I don't know. They certainly used to, when I was there. It's normal for counterparty market-makers in spot forex to charge "no commissions, spread only", and it's what all their customers expect. The average account-size is tiny.
This is definitely right.
Oanda's spreads used to be about the most competitive one could find (among brokers with that business model, I mean).

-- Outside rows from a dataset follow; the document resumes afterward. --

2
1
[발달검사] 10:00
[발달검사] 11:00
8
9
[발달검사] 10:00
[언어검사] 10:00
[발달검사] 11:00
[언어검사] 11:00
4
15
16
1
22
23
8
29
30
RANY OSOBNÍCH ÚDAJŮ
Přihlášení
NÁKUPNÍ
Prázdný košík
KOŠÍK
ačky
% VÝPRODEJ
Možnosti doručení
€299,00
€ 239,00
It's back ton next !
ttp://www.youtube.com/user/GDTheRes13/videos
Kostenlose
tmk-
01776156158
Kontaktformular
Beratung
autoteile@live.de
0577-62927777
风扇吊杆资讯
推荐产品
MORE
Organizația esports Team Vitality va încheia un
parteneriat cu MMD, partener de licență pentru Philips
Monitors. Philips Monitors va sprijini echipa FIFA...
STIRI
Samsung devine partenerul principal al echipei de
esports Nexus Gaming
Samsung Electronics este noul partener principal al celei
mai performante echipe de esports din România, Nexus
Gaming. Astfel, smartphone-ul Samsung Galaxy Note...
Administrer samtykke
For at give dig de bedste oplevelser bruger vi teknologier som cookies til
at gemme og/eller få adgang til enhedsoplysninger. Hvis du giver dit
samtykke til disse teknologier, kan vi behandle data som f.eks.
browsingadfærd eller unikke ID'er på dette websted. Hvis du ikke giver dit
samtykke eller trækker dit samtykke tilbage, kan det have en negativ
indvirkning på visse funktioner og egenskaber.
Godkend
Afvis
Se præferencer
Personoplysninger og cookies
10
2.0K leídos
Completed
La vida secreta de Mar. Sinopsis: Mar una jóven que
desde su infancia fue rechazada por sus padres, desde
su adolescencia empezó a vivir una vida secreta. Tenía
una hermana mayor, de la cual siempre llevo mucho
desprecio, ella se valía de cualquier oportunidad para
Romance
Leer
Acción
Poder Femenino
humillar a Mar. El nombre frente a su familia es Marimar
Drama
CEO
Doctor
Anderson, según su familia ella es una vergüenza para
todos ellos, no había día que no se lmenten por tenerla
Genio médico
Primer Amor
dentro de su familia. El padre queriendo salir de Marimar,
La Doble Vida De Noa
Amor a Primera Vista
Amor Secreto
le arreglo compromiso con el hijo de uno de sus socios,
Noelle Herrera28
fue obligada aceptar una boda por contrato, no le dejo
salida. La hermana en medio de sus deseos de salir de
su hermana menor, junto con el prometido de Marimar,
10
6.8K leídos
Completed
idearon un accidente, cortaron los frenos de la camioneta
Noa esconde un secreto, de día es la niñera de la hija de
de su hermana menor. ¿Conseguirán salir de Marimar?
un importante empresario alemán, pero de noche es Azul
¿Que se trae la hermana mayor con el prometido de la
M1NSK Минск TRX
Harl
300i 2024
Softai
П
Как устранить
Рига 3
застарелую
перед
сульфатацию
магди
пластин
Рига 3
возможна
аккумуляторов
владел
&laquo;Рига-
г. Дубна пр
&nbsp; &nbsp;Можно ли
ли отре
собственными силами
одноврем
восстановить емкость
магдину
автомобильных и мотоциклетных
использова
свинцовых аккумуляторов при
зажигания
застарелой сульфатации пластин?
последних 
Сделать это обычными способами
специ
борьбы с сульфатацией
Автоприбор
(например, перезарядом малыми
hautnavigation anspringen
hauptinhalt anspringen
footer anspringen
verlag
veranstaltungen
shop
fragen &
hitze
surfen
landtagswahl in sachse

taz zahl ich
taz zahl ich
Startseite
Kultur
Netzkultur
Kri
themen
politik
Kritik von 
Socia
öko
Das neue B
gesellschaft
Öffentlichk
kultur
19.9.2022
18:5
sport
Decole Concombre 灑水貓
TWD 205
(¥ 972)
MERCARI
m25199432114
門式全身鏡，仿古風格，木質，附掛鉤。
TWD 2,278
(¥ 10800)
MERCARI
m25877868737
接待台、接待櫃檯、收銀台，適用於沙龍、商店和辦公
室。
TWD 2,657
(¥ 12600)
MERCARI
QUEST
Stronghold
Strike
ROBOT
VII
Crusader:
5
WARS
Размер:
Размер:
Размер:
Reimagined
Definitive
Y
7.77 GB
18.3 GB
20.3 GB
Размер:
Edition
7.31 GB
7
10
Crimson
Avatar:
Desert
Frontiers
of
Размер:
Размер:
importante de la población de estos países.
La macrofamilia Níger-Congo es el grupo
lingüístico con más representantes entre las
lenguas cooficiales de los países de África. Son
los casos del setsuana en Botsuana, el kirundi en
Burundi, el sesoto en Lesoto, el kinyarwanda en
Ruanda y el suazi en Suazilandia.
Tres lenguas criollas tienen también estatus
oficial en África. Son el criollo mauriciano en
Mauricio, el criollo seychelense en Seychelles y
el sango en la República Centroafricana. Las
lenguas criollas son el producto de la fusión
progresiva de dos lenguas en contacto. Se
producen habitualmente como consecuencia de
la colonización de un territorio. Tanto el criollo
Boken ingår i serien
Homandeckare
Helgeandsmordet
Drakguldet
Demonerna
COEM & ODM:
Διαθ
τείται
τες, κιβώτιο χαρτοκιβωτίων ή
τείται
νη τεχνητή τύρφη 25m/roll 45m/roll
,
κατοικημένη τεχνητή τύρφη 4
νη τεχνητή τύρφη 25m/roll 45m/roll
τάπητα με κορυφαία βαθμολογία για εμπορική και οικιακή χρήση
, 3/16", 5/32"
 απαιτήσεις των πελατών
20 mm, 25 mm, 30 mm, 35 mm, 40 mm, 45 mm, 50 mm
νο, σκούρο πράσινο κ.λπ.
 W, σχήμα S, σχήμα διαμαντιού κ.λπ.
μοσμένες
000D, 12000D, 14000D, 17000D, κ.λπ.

My understanding now - i.e. several years later, and this is all impression from second-hand information only - includes three things:-
1. They're not quite as competitive as they were, overall, but still pretty clearly among the top 5%/10% of such brokerages for spread-sizes;
2. Their spreads are also slightly more variable now than they used to be, but only a little, and at times that will only really be a problem to dedicated "news traders" (and among retail spot forex traders, news traders tend to have only a very limited survival-span anyway, so that's perhaps not too relevant!);
3. Unlike many/most "brokers" of this kind, they're actually willing to listen to their customers and to correct obvious mistakes - for example, if their chart shows a spike which stopped out a customer, at a time when their competitors' charts didn't have any spike (this is a pretty common cause for complaint among retail spot forex traders) they're often willing either to cancel or even to reinstate the trade, "for the goodwill". In this murky industry, that's pretty unusual.
Again, those last three points are second-hand information only, not my own personal experience of dealing with Oanda (which was better, overall, but is now possibly out of date).
I think the third of those three points is actually the most important one. You find out "what your broker's really like" only when something goes wrong.